_Instructions for the task_:
What this exercise needs is every entry restated as written, with no pictures.

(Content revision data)
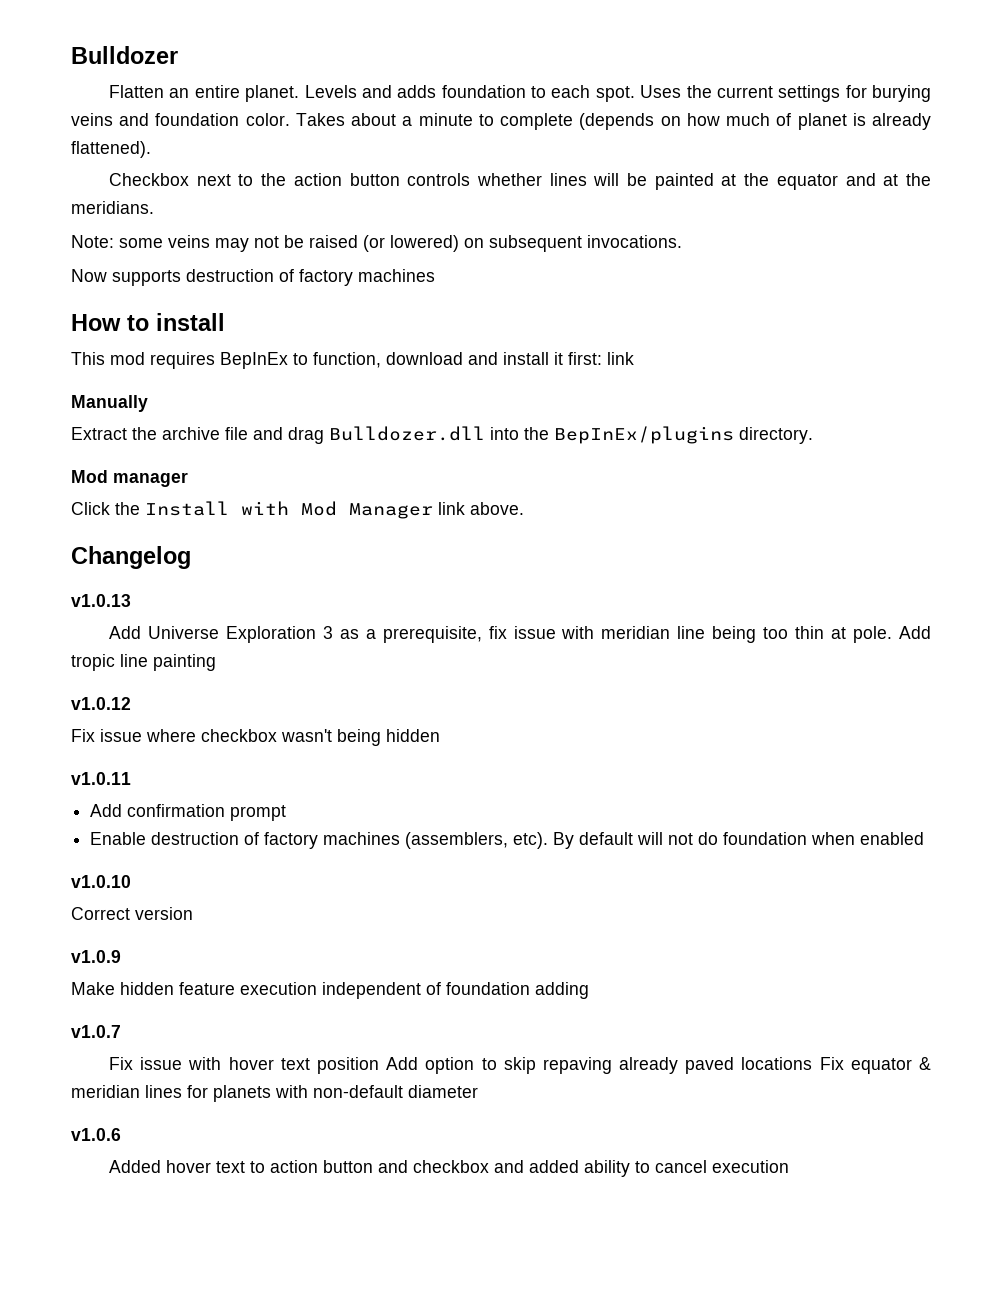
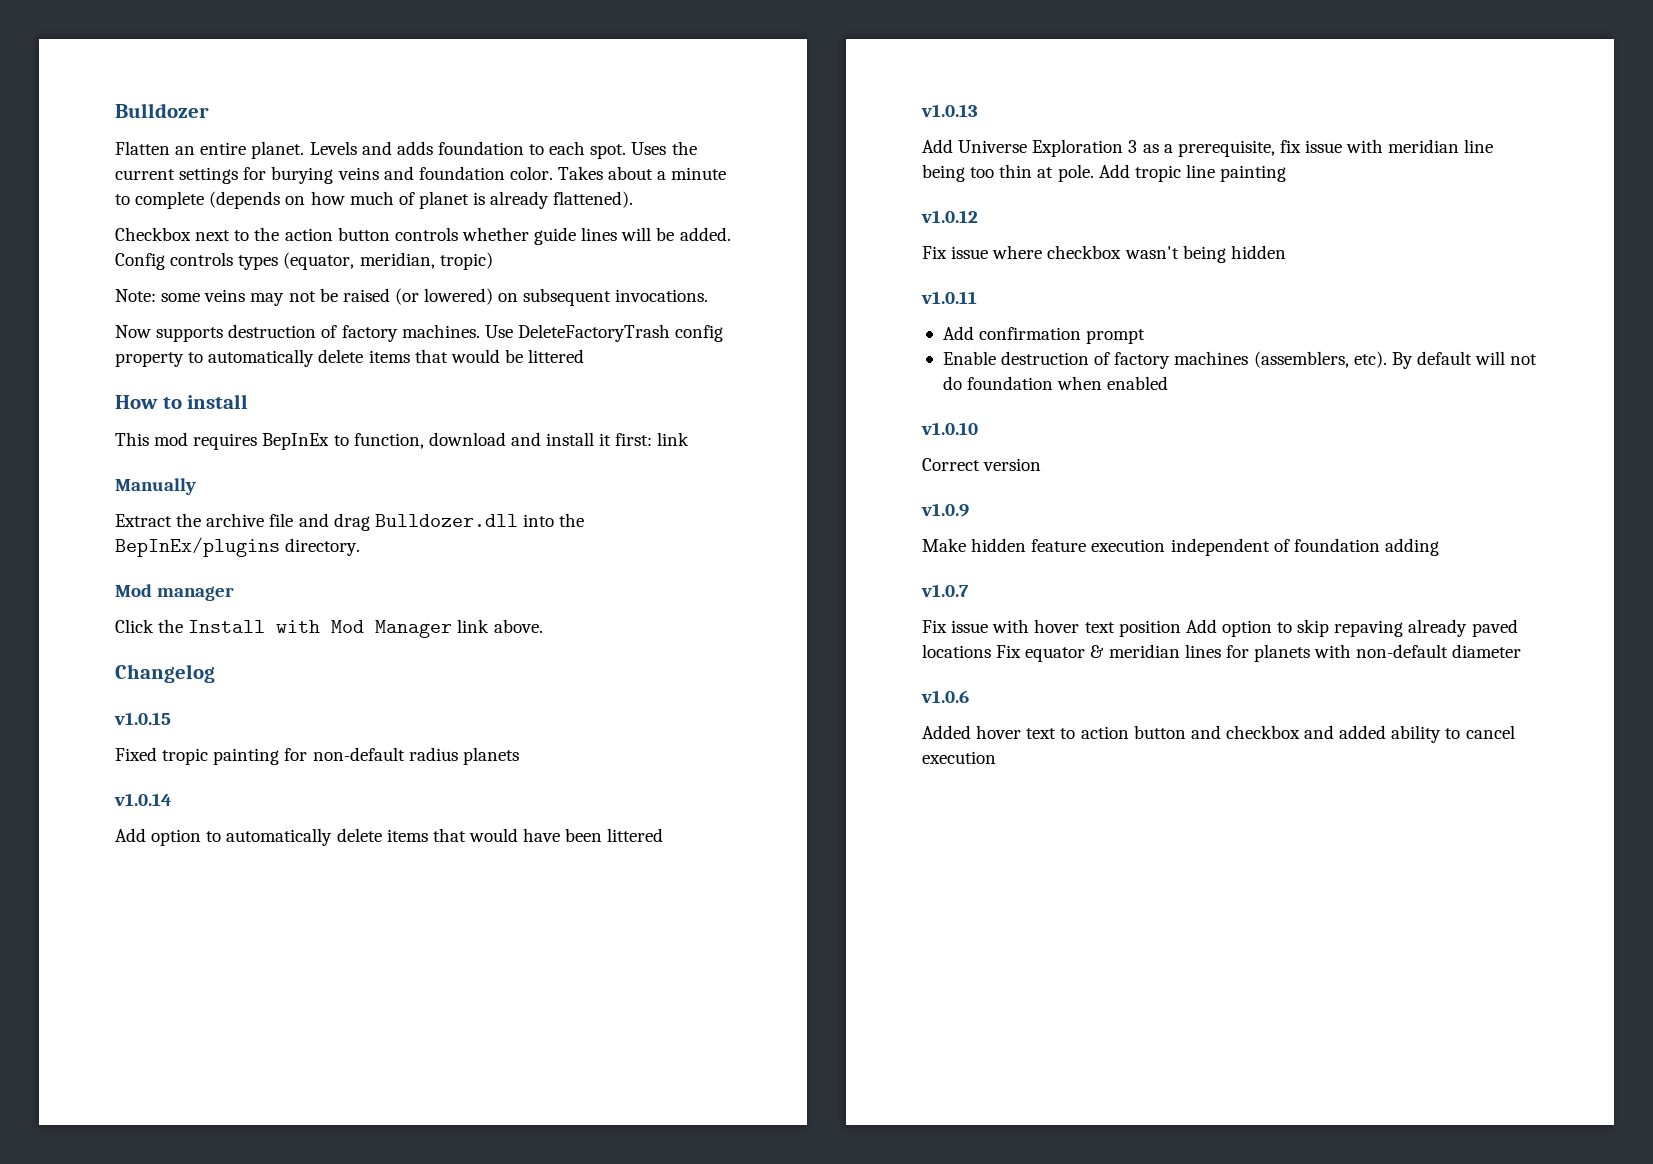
(542, 179) none -> [534,227,577,245] guide
[654,173,931,190] [71,201,154,214] painted at the equator and at the meridians. -> [679,227,731,241] [115,252,493,270] added. Config controls types (equator, meridian, tropic)
[358,269,435,282] machines -> [401,324,724,342] [115,349,585,367] machines. Use DeleteFactoryTrash config property to automatically delete items that would be littered
(191, 557) none -> [114,712,171,725] [115,747,519,765] [114,793,172,806] [115,828,664,846] // v1.0.15 // Fixed tropic painting for non-default radius planets // v1.0.14 // Add option to automatically delete items that would have been littered

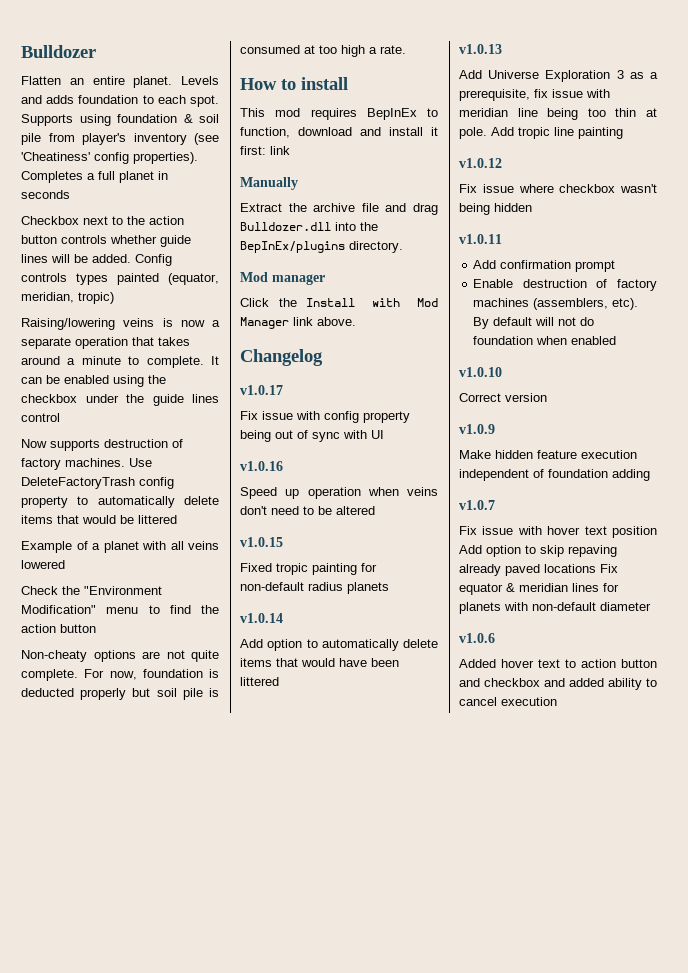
[631,141,697,155] [115,166,727,184] [115,191,634,209] Uses the current settings for burying veins and foundation color. Takes about a minute to complete (depends on how much of planet is already flattened). -> [21,114,219,126] [21,133,219,145] [21,152,198,164] [21,171,168,183] [21,190,70,199] Supports using foundation & soil pile from player's inventory (see 'Cheatiness' config properties). Completes a full planet in seconds
(279, 262) none -> [117,273,159,285] painted
[115,288,709,306] Note: some veins may not be raised (or lowered) on subsequent invocations. -> [21,318,220,330] [21,337,190,349] [21,356,220,368] [21,375,166,387] [21,394,219,406] [21,413,60,422] Raising/lowering veins is now a separate operation that takes around a minute to complete. It can be enabled using the checkbox under the guide lines control
(585, 356) none -> [21,541,219,553] [21,560,65,569] [21,586,162,595] [21,605,219,614] [21,624,96,633] [21,650,219,662] [21,669,219,681] [21,688,219,700] [240,45,406,57] // Example of a planet with all veins lowered // Check the "Environment Modification" menu to find the action button // Non-cheaty options are not quite complete. For now, foundation is deducted properly but soil pile is consumed at too high a rate.
(215, 673) none -> [240,385,283,395] [240,411,410,423] [240,430,384,442] [240,461,283,471] [240,487,438,499] [240,506,375,515] // v1.0.17 // Fix issue with config property being out of sync with UI // v1.0.16 // Speed up operation when veins don't need to be altered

_Solution to this task_:
(542, 179) none -> [534,227,577,245] guide
[654,173,931,190] [71,201,154,214] painted at the equator and at the meridians. -> [679,227,731,241] [115,252,493,270] added. Config controls types (equator, meridian, tropic)
[358,269,435,282] machines -> [401,324,724,342] [115,349,585,367] machines. Use DeleteFactoryTrash config property to automatically delete items that would be littered
(191, 557) none -> [114,712,171,725] [115,747,519,765] [114,793,172,806] [115,828,664,846] // v1.0.15 // Fixed tropic painting for non-default radius planets // v1.0.14 // Add option to automatically delete items that would have been littered

[631,141,697,155] [115,166,727,184] [115,191,634,209] Uses the current settings for burying veins and foundation color. Takes about a minute to complete (depends on how much of planet is already flattened). -> [21,114,219,126] [21,133,219,145] [21,152,198,164] [21,171,168,183] [21,190,70,199] Supports using foundation & soil pile from player's inventory (see 'Cheatiness' config properties). Completes a full planet in seconds
(279, 262) none -> [117,273,159,285] painted
[115,288,709,306] Note: some veins may not be raised (or lowered) on subsequent invocations. -> [21,318,220,330] [21,337,190,349] [21,356,220,368] [21,375,166,387] [21,394,219,406] [21,413,60,422] Raising/lowering veins is now a separate operation that takes around a minute to complete. It can be enabled using the checkbox under the guide lines control
(585, 356) none -> [21,541,219,553] [21,560,65,569] [21,586,162,595] [21,605,219,614] [21,624,96,633] [21,650,219,662] [21,669,219,681] [21,688,219,700] [240,45,406,57] // Example of a planet with all veins lowered // Check the "Environment Modification" menu to find the action button // Non-cheaty options are not quite complete. For now, foundation is deducted properly but soil pile is consumed at too high a rate.
(215, 673) none -> [240,385,283,395] [240,411,410,423] [240,430,384,442] [240,461,283,471] [240,487,438,499] [240,506,375,515] // v1.0.17 // Fix issue with config property being out of sync with UI // v1.0.16 // Speed up operation when veins don't need to be altered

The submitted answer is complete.